Adanya peningkatan-peningkatan ini juga merupakan jawaban Kaspersky akan kebutuhan perusahaan yang saat ini banyak menggunakan platform Security Information and Event Management (SIEM).
Kaspersky SIEM sendiri masuk dalam tiga solusi keamanan siber yang paling banyak diminati perusahaan yang berencana untuk membangun Pusat Operasi Keamanan (Security Operations Center). 40 persen organisasi bahkan menganggap SIEM sebagai komponen teknologi penting untuk membangun divisi keamanan siber tingkat lanjut.
Oleh karena itu, fitur-fitur ini dirancang untuk memungkinkan kemampuan deteksi ancaman tingkat lanjut dan kepatuhan lebih baik terhadap standar dan peraturan industri.
Untuk lebih lanjutnya, berikut beberapa kemampuan terbaru yang ditambahkan oleh Kaspersky:
Model sistem yang lebih fleksibel: dengan sistem baru ini pengguna bisa membuat, mengkloning, dan memodifikasi peran mereka agar lebih sesuai dengan alur kerja internal dan kebutuhan organisasi.
Perusahaan nantinya bisa menyesuaikan siapa saja yang boleh dan tidak melakukan tindakan di dalam sistem, tanpa harus mengikuti aturan yang kaku. Hasilnya, sistem bisa lebih menyesuaikan cara kerja tiap organisasi, bukan sebaliknya.
“Peningkatan ini menawarkan fleksibilitas yang lebih besar, memungkinkan perusahaan untuk menyesuaikan sistem dengan struktur unik mereka,” kata pihak Kaspersky.
Correlator 2.0 Beta dan Deteksi Pencurian Akun Berbasis AI: Correlator 2.0 kini tersedia dalam mode beta dan memberikan peningkatan kinerja yang signifikan.
Tak hanya itu, Kaspersky juga menambahkan fitur canggih seperti deteksi pencurian akun berbasis AI dengan cara menganalisis aktivitas login, menetapkan pola dasar, dan mengidentifikasi perilaku abnormal untuk menghasilkan peringatan tepat waktu untuk potensi pelanggaran akun.

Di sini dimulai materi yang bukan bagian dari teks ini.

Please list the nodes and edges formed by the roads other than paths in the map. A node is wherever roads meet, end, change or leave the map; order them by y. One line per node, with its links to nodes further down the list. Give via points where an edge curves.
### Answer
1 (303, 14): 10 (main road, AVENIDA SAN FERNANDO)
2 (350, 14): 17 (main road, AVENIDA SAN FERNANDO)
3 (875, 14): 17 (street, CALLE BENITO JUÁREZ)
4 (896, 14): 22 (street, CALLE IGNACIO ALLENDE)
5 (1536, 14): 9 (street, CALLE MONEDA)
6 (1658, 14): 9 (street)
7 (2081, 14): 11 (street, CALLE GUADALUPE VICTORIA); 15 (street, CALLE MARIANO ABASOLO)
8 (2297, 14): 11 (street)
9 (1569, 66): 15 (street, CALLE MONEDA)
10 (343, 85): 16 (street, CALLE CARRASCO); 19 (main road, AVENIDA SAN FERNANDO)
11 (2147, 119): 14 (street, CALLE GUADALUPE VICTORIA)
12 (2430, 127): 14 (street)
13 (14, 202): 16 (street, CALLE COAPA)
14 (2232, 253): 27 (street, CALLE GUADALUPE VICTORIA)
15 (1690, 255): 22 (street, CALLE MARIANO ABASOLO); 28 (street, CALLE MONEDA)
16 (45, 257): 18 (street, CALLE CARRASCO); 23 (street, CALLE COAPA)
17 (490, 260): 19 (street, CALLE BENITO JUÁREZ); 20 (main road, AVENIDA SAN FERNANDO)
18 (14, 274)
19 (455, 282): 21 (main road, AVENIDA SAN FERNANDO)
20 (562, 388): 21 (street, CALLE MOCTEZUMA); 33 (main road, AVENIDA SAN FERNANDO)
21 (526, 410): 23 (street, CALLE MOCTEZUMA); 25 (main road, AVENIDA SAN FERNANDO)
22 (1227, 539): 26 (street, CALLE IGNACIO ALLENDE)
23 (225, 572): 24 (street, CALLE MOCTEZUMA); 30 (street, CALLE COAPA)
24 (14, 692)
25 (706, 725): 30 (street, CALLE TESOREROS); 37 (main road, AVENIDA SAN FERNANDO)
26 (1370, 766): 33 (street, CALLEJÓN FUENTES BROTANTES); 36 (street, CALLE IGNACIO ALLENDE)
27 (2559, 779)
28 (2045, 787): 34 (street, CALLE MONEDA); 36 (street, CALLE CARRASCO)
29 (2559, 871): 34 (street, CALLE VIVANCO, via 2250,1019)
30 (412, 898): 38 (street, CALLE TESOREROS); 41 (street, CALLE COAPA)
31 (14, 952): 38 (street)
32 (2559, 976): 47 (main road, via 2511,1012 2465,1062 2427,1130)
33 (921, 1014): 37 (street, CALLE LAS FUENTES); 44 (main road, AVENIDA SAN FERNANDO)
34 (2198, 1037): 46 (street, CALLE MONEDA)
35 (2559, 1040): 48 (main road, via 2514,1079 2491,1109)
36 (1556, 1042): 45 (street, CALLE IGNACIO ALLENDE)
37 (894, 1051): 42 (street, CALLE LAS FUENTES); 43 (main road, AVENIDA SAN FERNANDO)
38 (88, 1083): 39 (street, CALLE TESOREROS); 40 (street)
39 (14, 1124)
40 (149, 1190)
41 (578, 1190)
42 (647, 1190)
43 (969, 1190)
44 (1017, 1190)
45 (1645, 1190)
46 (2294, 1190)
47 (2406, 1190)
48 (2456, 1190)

Pencadangan dan pemulihan data: fitur baru ini mendukung ekspor data ke dalam file arsip yang aman dan tidak dapat diubah. Ini bertujuan untuk melindungi data selama investigasi, audit, dan proses kepatuhan peraturan sehingga memastikan data tetap tidak berubah.
Fitur pencarian di latar belakang: Proses pencarian latar belakang ini bisa membantu pengguna untuk melanjutkan pekerjaan mereka tanpa gangguan, dengan hasil pencarian tersedia yang muncul dengan cepat setelah selesai.
Kehadiran fitur-fitur ini diharapkan mampu menjadi andalan perusahaan untuk melindungi mereka di ruang digital, khususnya di kondisi siber yang semakin memanas dengan serangan yang semakin ‘menarik’.
“Di Kaspersky, komitmen berkelanjutan kami adalah untuk menyempurnakan dan memperluas kemampuan produk kami agar tetap unggul dalam menghadapi ancaman siber yang terus berkembang,” tutur Ilya.